**Exercise instructions:**
a. Answer these questions using the passage on Messer's ValuePath program.
(i) How many parts did the program in the first attempt have?
(ii) By what does Strange say WorkSmart's engagement of project participants will be measured?
(iii) What is the third part of the ValuePath program called?
b. From the passage on Messer's ValuePath program, list every named part of the ValuePath program.

The first attempt didn’t work out. A five-part program laid out all the necessary details, but it was too convoluted and loaded with confusing jargon.

So, the group reconsidered and developed ValuePath, a three-part program with more accessible language and clearer meaning.

The ValuePath program redefined Messer’s identity and how it would do business to reach the goals it identified as important.

The first part, WorkSmart, focuses on giving every person involved in a project, from the client to the electrician, a voice.

“It uses lean management processes to fully engage all of the project participants,” says Strange. “We’re going to measure that by the reliability of the promises that we make. We’re not just putting schedules on the wall and having them be static images. We’re measuring the reliability of commitments week by week on the project.”

The second part, WorkRight, focuses on helping owners have clear expectations and make informed decisions around building system performance before the project building starts.

WorkRight also focuses on ensuring all building systems are up to standard before the project is complete.

“If we say the humidity and the temperature is going to be at a certain level in a certain room, and we all agree that we’ve designed a system that is going to provide that, we don’t wait until the system is occupied to validate that that has happened,” says Strange. “We validate it from the first day.”

The third part of the ValuePath program is called WorkGuaranteed.

This focuses on giving the owner control of performance.

**Dataset entries:**

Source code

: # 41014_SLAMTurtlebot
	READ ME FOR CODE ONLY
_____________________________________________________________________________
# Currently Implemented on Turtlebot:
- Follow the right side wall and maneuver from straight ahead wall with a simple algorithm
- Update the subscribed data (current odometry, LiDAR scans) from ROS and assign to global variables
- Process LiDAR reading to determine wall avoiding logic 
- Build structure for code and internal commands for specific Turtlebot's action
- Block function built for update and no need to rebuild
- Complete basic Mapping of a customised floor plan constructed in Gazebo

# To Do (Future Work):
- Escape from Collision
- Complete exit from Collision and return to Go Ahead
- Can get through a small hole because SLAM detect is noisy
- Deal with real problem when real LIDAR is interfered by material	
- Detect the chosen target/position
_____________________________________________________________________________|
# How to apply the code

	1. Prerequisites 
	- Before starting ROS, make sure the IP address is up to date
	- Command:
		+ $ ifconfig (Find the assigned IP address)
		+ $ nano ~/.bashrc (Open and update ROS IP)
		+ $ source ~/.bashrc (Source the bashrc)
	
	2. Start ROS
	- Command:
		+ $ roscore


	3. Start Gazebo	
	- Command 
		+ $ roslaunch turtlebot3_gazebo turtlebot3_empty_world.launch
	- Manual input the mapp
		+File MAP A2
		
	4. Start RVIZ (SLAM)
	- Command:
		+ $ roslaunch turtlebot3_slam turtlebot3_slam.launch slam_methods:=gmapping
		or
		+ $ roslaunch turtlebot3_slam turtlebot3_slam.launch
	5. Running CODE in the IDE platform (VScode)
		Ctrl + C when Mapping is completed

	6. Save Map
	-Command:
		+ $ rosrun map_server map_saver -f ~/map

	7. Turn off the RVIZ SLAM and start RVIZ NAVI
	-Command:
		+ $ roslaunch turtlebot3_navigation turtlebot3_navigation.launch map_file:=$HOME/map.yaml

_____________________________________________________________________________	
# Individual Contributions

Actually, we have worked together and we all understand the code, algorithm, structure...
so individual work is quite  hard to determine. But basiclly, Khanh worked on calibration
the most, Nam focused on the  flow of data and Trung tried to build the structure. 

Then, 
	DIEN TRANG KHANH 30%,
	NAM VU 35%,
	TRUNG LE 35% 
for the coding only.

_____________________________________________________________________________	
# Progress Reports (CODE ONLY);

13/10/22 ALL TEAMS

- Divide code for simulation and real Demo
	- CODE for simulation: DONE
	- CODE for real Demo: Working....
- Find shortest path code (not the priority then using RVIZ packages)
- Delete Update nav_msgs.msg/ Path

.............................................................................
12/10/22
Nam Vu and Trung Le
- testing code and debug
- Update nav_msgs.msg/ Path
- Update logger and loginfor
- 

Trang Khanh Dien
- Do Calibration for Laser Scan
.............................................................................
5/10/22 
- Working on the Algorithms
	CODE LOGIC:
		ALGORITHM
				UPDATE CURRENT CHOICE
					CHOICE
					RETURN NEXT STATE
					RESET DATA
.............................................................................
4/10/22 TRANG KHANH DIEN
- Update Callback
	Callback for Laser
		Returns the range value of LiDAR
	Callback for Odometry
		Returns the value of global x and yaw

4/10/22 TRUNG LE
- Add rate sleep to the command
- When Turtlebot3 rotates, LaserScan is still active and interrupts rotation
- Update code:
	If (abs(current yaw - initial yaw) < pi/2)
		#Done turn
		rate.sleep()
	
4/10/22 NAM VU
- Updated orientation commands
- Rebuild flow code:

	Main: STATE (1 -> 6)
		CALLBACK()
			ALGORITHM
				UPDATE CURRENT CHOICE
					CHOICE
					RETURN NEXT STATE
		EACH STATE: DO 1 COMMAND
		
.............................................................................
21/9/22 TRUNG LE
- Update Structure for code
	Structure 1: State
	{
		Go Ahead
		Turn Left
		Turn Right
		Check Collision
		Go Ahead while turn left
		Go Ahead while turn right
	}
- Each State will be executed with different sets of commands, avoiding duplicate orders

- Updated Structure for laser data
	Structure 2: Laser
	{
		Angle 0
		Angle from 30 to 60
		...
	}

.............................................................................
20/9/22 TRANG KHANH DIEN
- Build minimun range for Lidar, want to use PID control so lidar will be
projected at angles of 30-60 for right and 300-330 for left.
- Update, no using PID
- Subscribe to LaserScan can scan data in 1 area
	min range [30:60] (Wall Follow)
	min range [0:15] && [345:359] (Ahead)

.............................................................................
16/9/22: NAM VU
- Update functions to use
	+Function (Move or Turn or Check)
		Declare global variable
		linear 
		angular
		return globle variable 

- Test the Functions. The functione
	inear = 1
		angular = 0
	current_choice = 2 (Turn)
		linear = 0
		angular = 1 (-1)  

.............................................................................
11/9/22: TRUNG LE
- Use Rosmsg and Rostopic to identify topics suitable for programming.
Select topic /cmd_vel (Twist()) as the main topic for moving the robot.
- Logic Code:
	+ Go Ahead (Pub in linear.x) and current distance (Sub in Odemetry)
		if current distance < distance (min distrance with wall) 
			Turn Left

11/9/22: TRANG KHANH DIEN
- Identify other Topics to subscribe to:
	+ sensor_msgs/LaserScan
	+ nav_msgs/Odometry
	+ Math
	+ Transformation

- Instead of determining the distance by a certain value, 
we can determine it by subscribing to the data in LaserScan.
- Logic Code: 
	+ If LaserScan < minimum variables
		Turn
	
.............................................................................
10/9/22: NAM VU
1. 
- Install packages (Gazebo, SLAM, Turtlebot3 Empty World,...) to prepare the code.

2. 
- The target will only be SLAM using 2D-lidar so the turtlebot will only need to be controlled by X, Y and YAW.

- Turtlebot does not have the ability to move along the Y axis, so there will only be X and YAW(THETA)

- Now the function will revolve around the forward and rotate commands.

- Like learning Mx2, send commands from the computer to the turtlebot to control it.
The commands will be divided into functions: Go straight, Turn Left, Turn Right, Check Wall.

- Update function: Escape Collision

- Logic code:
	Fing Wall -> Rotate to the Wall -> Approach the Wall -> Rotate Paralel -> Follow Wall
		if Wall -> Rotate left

**Solutions to the tasks:**
a.
(i) Five.
(ii) By the reliability of the promises made, with commitments measured week by week on the project.
(iii) WorkGuaranteed.

b. WorkSmart, WorkRight, WorkGuaranteed